Nous avons encore des titres intéressants comme "Spectacle du Monde", "Valeurs actuelles" (mêmes si certains mercantilistes matérialistes y distillent leur idéologie). "Le Monde diplomatique" sort des articles très intéressant (même si certains athées laïcs extrémistes y distillent leur idéologie). Nous avons "Marianne" qui avec le départ de JF Kahn peut perdre de sa singularité et de son intérêt... L'avenir nous le dira.
Enfin, pour le lire depuis peu, je vous conseille de découvrir "L'Homme Nouveau". Il répondra à l'attente majoritaire des lecteurs de ce blog. Vous ferez une bonne action et favoriserez l'évangélisation en vous y abonnant.

Écrit par : Qwyzyx | 10/01/2008

HERSANT

> Très juste, Monsieur, mon exemple était contestable : je peux même vous dire que vous avez rapporté cette anecdote dans "Ca Donne envie de faire la Révolution" !

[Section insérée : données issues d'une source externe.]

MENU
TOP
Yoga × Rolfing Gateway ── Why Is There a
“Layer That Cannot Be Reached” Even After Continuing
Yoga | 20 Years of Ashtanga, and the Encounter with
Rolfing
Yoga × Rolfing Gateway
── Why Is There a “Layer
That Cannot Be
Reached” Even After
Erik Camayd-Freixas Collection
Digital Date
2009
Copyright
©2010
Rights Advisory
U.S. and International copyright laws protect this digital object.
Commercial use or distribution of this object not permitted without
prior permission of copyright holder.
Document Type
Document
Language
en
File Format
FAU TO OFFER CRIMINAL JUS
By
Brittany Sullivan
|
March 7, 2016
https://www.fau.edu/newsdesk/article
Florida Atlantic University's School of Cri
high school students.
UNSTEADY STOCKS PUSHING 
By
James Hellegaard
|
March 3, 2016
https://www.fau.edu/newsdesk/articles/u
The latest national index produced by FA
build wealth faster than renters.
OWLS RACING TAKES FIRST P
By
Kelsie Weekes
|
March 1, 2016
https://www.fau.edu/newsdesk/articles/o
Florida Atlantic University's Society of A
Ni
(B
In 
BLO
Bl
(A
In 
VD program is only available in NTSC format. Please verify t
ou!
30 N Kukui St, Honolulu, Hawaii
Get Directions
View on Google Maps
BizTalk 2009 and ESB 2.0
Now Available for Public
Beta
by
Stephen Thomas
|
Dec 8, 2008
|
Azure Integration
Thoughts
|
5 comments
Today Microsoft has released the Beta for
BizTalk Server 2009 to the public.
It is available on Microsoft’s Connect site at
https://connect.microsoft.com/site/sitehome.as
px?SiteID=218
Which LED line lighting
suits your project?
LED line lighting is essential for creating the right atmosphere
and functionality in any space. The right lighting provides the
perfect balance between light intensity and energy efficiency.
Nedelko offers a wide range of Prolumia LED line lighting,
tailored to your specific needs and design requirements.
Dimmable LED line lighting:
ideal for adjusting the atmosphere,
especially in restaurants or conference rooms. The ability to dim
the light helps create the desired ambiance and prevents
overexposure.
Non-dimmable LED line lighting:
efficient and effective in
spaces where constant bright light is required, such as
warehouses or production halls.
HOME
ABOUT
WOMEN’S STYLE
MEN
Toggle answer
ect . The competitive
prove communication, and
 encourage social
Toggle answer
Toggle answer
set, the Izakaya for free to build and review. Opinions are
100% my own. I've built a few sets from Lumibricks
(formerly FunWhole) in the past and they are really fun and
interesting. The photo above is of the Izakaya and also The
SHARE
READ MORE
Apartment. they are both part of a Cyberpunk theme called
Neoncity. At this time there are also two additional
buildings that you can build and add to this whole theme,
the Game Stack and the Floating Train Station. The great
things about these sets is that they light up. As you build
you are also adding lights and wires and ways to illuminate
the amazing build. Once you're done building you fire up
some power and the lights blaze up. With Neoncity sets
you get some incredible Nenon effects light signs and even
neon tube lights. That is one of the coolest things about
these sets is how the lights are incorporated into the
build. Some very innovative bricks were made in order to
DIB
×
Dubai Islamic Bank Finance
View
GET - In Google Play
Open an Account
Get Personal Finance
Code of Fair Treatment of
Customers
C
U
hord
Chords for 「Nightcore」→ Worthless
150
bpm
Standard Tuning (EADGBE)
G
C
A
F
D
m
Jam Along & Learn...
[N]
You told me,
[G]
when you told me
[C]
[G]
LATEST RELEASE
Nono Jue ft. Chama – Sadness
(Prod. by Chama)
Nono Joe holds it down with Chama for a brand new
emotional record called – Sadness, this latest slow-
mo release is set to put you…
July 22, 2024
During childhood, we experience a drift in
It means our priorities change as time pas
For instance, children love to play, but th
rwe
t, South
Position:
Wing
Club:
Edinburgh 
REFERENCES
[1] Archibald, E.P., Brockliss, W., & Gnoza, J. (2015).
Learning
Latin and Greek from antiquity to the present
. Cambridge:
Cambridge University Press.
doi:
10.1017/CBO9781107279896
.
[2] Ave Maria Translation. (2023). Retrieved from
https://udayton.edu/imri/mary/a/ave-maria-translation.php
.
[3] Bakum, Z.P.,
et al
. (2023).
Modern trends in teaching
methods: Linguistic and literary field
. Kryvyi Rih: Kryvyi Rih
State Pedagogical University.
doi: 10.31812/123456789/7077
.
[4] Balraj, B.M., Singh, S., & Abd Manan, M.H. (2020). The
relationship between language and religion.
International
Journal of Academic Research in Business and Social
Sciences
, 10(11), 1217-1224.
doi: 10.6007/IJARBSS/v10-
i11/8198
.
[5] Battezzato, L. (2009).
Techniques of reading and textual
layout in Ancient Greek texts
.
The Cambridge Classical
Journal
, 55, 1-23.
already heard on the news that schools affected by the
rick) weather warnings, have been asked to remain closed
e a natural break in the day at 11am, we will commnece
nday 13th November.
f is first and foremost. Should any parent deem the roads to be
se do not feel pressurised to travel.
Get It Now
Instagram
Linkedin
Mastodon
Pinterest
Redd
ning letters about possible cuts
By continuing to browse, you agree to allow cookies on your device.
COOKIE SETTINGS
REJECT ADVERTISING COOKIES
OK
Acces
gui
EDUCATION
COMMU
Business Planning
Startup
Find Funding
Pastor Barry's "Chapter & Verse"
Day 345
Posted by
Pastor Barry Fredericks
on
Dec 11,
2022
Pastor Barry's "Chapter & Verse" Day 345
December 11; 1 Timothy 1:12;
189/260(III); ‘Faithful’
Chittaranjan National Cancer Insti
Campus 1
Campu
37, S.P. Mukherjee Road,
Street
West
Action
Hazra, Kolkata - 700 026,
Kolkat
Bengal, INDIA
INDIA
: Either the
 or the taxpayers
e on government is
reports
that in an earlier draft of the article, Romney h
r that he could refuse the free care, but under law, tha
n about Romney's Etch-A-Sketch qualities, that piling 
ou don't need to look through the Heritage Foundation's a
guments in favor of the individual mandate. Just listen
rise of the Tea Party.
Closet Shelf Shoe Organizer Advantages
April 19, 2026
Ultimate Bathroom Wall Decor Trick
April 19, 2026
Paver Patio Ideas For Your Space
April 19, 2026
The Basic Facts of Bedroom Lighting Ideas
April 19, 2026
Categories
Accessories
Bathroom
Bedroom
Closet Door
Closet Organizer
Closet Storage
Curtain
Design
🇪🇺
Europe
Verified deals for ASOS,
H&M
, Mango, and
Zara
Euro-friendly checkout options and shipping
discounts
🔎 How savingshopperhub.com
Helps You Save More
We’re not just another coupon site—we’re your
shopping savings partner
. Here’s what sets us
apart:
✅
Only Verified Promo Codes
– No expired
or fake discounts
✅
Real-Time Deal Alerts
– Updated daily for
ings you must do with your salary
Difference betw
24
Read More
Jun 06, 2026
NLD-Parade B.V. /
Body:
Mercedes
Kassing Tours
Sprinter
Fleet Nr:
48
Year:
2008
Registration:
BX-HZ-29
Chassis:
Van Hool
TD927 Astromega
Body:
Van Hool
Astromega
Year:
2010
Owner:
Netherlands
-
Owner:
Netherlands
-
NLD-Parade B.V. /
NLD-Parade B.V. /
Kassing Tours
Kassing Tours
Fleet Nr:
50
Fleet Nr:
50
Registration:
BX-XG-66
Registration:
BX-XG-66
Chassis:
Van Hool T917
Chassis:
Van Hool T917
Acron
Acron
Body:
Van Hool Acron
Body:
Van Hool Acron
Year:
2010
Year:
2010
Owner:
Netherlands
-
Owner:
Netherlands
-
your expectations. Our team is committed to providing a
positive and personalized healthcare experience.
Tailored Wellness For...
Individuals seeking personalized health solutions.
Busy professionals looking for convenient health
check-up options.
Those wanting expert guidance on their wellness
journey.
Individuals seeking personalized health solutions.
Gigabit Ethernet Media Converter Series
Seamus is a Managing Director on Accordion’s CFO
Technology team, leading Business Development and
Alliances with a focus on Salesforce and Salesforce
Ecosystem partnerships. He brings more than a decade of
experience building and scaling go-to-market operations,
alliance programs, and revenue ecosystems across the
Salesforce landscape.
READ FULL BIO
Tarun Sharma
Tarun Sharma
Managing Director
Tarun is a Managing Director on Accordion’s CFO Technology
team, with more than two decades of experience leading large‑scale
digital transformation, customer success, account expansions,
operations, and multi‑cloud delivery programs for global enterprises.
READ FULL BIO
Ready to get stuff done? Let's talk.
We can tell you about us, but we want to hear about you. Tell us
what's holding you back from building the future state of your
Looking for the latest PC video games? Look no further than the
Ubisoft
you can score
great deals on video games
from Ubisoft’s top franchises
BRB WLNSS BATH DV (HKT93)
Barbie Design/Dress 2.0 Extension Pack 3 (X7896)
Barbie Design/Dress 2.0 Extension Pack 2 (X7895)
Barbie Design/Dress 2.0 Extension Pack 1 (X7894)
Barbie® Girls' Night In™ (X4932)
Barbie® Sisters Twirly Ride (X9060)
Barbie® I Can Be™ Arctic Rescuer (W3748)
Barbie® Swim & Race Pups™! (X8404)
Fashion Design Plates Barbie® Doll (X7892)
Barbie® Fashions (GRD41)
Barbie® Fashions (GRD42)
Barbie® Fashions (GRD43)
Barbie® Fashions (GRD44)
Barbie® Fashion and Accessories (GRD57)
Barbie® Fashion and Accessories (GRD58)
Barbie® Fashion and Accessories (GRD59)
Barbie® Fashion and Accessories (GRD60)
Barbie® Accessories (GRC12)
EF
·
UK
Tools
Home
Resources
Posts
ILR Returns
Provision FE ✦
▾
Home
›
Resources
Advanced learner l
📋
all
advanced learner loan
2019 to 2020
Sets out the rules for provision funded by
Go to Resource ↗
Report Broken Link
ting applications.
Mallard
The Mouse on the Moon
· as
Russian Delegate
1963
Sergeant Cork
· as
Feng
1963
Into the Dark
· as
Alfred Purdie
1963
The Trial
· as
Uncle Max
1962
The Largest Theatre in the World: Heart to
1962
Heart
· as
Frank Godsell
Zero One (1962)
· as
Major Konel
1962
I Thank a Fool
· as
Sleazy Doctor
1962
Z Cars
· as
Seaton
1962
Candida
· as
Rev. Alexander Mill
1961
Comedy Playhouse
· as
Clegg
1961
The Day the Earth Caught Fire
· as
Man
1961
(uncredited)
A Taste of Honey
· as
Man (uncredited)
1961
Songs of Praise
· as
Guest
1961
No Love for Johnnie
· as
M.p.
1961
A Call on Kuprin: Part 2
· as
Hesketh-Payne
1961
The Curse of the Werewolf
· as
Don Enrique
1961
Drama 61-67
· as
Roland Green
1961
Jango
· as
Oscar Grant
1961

Écrit par : Guit'z | 10/01/2008

L'identité paie

> Paradoxalement, le fait que tous les titres de presse se ressemblent apporte une opportunité extraordinaire, y compris sur le plan commercial, aux journaux qui veulent garder une identité propre, une liberté de ton et qui n'hésitent pas à quitter la Pensée Unique pour offrir un réel pluralisme à leurs lecteurs. Les leaders du magisterium médiatique sentent d'ailleurs bien que la mode pourrait tourner puisqu'ils commencent à dire que le fait d'être politiquement incorrect est désormais le sommet du politiquement correct. Pauvre défense réthorique d'une nomenklatura qui sent le pouvoir lui échapper progressivement, à cause d'Internet notamment.